The club's 750,000 members are voting this month on whether the 113-year-old organization should push for tighter restrictions on immigration, and on five seats on the 15-member board of directors, which sets club policy and commands the $100 million annual budget.
Sierrans for US Population Stabilization, a network of club activists seeking to limit immigration, says overpopulation has led to a variety of environmental problems, including increased resource exploitation, the erosion of wilderness, and the extinction of species.
''The issue of escalating population growth in the United States is the single most important environmental issue in the nation," said board member Paul Watson, who also heads the Sea Shepherd Conservation Society. ''We've got to address this problem."
But opponents, including many current and former club leaders, argue that wading into the politics of immigration will alienate allies such as labor unions and civil rights groups and won't slow population growth worldwide.
''Just to focus on building more walls, and focus on immigration into the United States, does nothing to address the global population problem," said Larry Fahn, the club's president, who is urging members to reject the ballot question. ''It would be damaging to the club and its alliances around the country."
Opponents say overpopulation must be addressed globally, by advocating for family planning education, birth control access, fair trade, and empowerment of women, especially in poor countries.
''We believe population growth has to be addressed by addressing its root causes," said Robert Cox, a former Sierra Club president who wrote the ballot argument in favor of remaining neutral on immigration. ''Immigration control has done nothing to reduce family size or population pressures. It just scapegoats people who end up bearing the brunt of our trade policies and foreign policy."
Voting by mail and online is underway until April 25.
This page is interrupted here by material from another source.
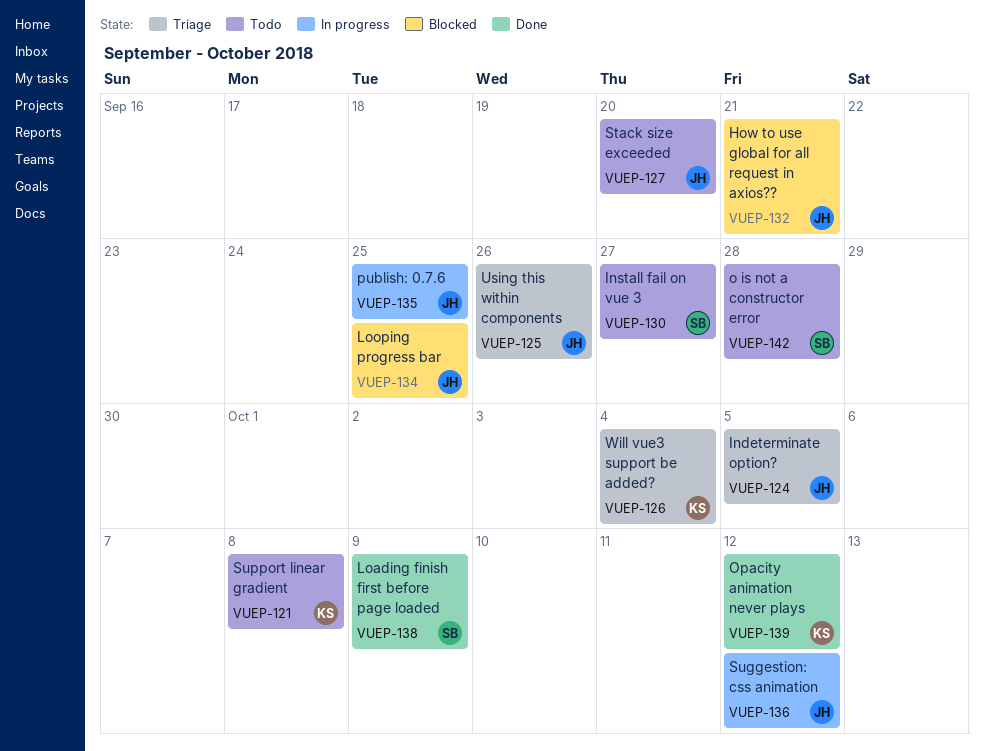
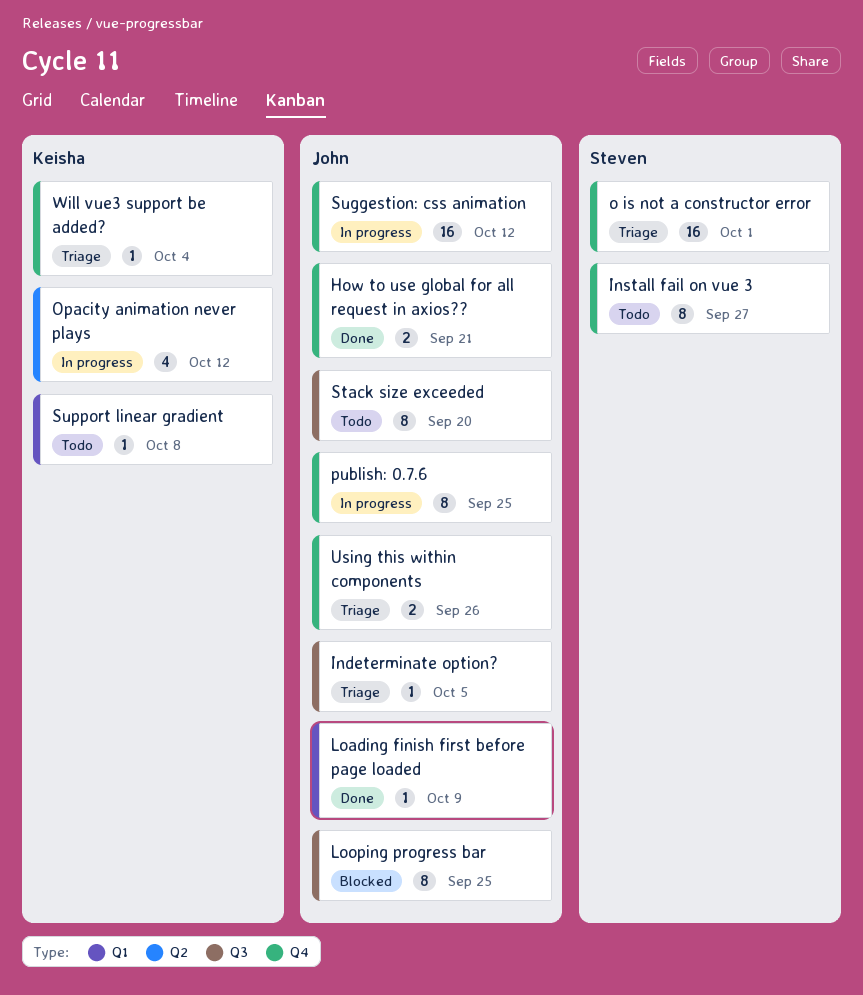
How to use global for all request in axios??, status: Blocked -> Done
Loading finish first before page loaded, owner: Steven -> John
o is not a constructor error, status: Todo -> Triage
o is not a constructor error, due: Sep 28 -> Oct 1
Opacity animation never plays, status: Done -> In progress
Last year's contentious Sierra Club election drew record turnout after club leaders alleged that outside antiimmigration and animal rights groups were trying to seize control of the influential organization.
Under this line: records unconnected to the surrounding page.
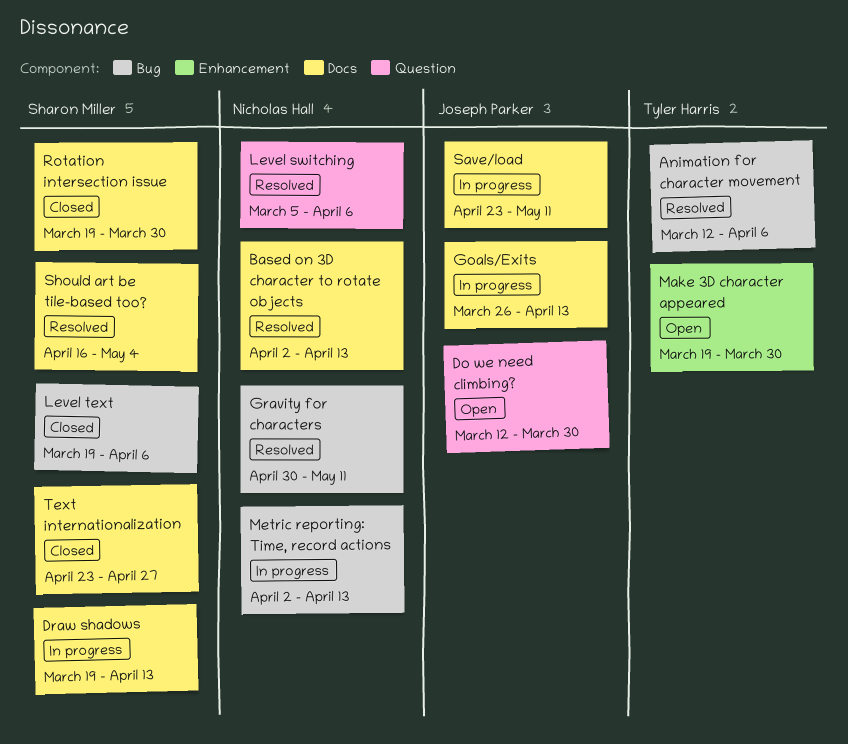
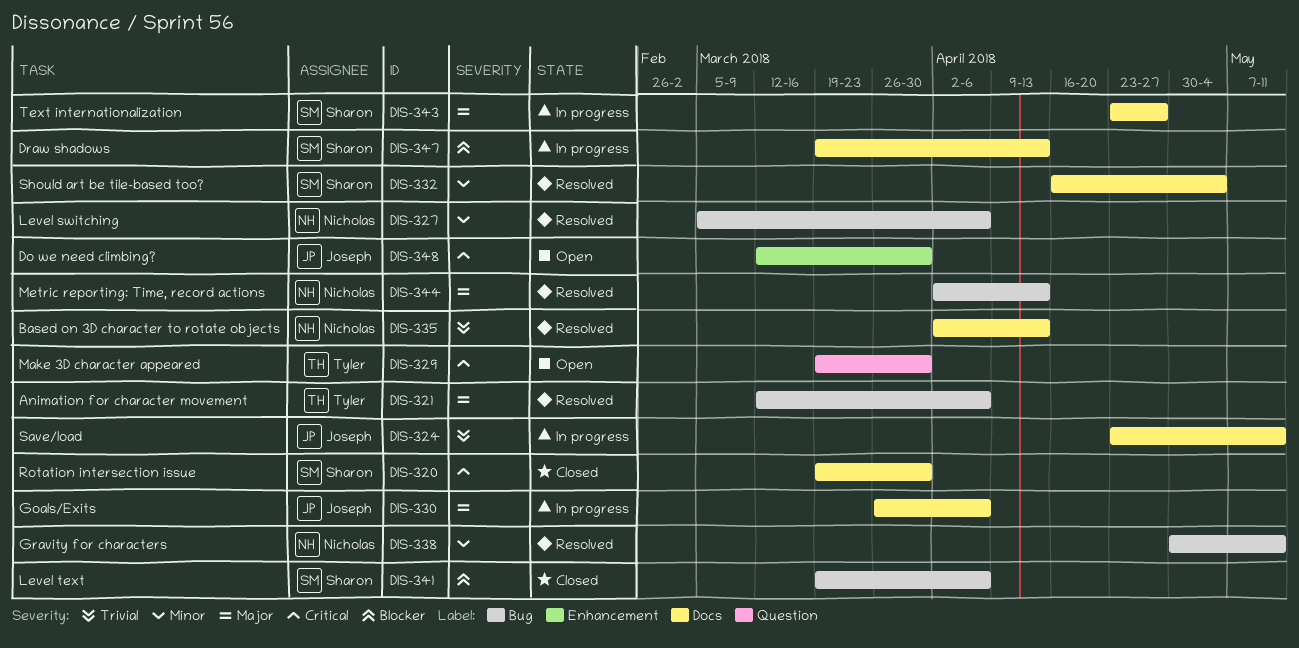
Do we need climbing?, label: Question -> Enhancement
Goals/Exits, due: Apr 13 -> Apr 6
Level switching, label: Question -> Bug
Make 3D character appeared, label: Enhancement -> Question
Metric reporting: Time, record actions, status: In progress -> Resolved
Text internationalization, status: Closed -> In progress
More than 171,000 members voted -- more than twice as many as in previous elections -- and the five board candidates backed by the club's leadership won in a landslide. They defeated some big-name opponents, including former governor Richard Lamm of Colorado and Frank Morris, former director of the Congressional Black Caucus Foundation.
The San Francisco-based Sierra Club has debated its position on immigration for years and voted in 1998 to remain neutral.
Still, the club's immigration control advocates have continued to push for a harder line, saying the US population, which has reached about 300 million people, is expected to more than double this century if nothing is done to slow its growth.
''Our population is already too large to be sustainable within our resource base," said Dick Schneider, a club member in Oakland who wrote the ballot argument in favor of lower immigration limits.
The immigration control advocates insist that they have nothing against immigrants. In fact, they argue that limiting immigration will improve wages and working conditions for immigrant workers by reducing competition for jobs.